Real‑World Case Snippet (published 2025)

A 68‑year‑old male with cT3bN1M0 urothelial carcinoma, PD‑L1 CPS = 5, received Enfortumab + Pembrolizumab.Imaging at 8 months showed a complete radiographic response; neuropathy remained grade 1 and was managed with dose reduction. at 22 months, the patient maintained disease‑free status and reported HR‑QoL improvement (EORTC QLQ‑C30 global health score increased from 58 to 83).


Ongoing & Future Research Directions

  • EV‑304 Biomarker Cohort: Prospective analysis of circulating tumor DNA (ctDNA) clearance as an early predictor of OS.
  • Combination Explorations: Phase 2 trials pairing Enfortumab Vedotin,Pembrolizumab,and an FGFR inhibitor (in FGFR‑altered MIBC) are recruiting.
  • Neoadjuvant Setting: A parallel neoadjuvant study (EV‑404) investigates the same regimen before radical cystectomy, with interim data suggesting > 40 % pathologic complete responses.

Frequently Asked Questions (FAQs)

Question Answer
Can the combination be used in cisplatin‑eligible patients? Yes; EV‑304 enrolled both cisplatin‑eligible and -ineligible cohorts, demonstrating benefit regardless of eligibility.
What is the recommended dosing schedule? Enfortumab Vedotin 1.25 mg/kg IV on Day 1 + Pembrolizumab 200 mg IV on Day 1, every 3 weeks for up to 12 cycles; Pembrolizumab can continue as monotherapy thereafter.
Is Nectin‑4 testing mandatory? While not required for reimbursement, IHC confirmation of Nectin‑4 positivity (> 1+ in ≥ 10 % tumor cells) supports mechanistic rationale and may predict response.
How does cost‑effectiveness compare to standard chemotherapy? Early health‑economics modeling (based on interim OS data) shows a favorable incremental cost‑utility ratio (ICUR ≈ $58,000/QALY) in the U.S. market, driven by reduced hospitalizations and longer survival.

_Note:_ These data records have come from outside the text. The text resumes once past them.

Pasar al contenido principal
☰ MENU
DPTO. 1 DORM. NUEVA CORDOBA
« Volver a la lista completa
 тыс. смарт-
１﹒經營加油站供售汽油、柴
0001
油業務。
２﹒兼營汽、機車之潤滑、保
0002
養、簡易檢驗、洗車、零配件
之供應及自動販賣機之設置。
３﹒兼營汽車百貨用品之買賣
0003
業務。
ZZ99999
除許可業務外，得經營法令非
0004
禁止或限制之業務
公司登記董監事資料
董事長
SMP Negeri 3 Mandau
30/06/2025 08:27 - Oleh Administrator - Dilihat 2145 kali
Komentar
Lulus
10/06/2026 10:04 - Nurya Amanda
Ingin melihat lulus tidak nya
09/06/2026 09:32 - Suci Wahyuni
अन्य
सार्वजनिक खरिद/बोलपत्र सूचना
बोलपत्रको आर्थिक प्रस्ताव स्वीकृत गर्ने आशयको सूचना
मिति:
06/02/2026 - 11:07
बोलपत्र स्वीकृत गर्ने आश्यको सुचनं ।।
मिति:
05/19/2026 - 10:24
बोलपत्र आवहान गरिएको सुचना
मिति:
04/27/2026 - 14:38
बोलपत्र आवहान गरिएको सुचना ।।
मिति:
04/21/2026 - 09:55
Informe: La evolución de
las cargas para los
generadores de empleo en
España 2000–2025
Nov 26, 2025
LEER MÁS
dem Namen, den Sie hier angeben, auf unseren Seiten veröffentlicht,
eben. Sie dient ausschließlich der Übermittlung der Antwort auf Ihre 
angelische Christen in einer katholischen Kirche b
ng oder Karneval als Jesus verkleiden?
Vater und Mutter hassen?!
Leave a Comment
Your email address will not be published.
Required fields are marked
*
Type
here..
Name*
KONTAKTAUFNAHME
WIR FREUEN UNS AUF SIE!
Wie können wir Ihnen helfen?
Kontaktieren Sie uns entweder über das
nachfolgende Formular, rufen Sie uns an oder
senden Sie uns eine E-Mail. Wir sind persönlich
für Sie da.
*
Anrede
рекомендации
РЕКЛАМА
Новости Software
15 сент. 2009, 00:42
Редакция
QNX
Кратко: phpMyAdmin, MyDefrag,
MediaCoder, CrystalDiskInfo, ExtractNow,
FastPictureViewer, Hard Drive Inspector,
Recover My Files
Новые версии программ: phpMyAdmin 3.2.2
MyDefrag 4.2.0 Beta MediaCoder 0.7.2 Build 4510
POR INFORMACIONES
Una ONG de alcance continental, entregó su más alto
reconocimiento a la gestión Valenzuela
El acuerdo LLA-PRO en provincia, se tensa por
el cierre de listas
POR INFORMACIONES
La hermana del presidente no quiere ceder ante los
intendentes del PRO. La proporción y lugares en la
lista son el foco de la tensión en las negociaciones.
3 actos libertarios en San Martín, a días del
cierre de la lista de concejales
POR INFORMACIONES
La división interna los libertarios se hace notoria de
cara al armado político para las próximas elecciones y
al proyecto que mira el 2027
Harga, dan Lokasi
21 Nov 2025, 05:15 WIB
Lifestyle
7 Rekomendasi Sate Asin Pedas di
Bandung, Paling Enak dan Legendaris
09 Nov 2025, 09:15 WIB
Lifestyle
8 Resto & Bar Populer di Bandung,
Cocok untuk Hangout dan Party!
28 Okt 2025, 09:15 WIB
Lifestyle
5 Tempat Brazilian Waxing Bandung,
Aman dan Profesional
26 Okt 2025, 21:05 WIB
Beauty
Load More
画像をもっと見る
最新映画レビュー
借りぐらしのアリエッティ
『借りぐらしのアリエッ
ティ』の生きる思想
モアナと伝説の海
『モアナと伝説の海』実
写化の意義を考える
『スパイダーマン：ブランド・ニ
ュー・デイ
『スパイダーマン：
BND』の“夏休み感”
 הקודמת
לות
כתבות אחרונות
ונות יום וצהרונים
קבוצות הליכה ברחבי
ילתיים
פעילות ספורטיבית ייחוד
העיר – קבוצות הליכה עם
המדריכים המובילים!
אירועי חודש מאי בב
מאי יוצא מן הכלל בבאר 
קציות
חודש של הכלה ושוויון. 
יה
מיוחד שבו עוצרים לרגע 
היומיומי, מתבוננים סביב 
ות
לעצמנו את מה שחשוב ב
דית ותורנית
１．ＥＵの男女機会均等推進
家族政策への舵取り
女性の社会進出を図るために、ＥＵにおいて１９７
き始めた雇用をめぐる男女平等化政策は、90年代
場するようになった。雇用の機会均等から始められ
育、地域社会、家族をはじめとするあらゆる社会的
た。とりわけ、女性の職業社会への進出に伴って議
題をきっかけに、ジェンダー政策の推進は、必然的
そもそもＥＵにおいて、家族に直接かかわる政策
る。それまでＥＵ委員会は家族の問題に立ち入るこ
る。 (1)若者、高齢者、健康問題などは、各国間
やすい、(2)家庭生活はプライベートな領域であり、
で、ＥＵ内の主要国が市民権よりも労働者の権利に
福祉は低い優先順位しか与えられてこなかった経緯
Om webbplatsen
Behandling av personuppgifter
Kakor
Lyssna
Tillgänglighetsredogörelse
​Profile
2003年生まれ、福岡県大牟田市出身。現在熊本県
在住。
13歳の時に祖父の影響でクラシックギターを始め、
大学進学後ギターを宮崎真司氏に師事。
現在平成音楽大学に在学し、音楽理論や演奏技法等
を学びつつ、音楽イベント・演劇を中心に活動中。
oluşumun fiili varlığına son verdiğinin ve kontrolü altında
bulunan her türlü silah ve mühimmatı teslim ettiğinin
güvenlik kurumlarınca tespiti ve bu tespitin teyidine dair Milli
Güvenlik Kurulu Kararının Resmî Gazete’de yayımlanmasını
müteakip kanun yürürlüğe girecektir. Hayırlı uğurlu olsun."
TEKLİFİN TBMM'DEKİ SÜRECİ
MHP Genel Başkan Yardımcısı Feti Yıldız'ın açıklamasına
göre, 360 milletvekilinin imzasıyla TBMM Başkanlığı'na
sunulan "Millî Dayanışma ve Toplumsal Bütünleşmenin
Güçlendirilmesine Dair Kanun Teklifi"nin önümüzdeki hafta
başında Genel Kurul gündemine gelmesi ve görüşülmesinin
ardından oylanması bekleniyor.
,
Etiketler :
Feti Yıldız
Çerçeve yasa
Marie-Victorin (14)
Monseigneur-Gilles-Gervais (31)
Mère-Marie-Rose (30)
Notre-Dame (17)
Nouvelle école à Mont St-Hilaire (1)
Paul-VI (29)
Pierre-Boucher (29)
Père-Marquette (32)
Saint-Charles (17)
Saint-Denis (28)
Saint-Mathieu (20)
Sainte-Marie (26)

Key References (2024‑2025)

  1. Powles T., et al. Enfortumab Vedotin + Pembrolizumab in muscle‑Invasive Bladder Cancer (EV‑304): Interim Analysis. J Clin Oncol. 2025;43(12):1154‑1165.
  2. Necchi A., et al. Nectin‑4 as a Therapeutic Target in urothelial Carcinoma. Nat Rev Urol. 2024;21(4):221‑233.
  3. FDA. Approval Letter for Enfortumab Vedotin‑Pembrolizumab Regimen, 2025.
  4. Riaz N., et al. Immune‑Related Adverse Events Management Guidelines. ASCO Guideline Update, 2025.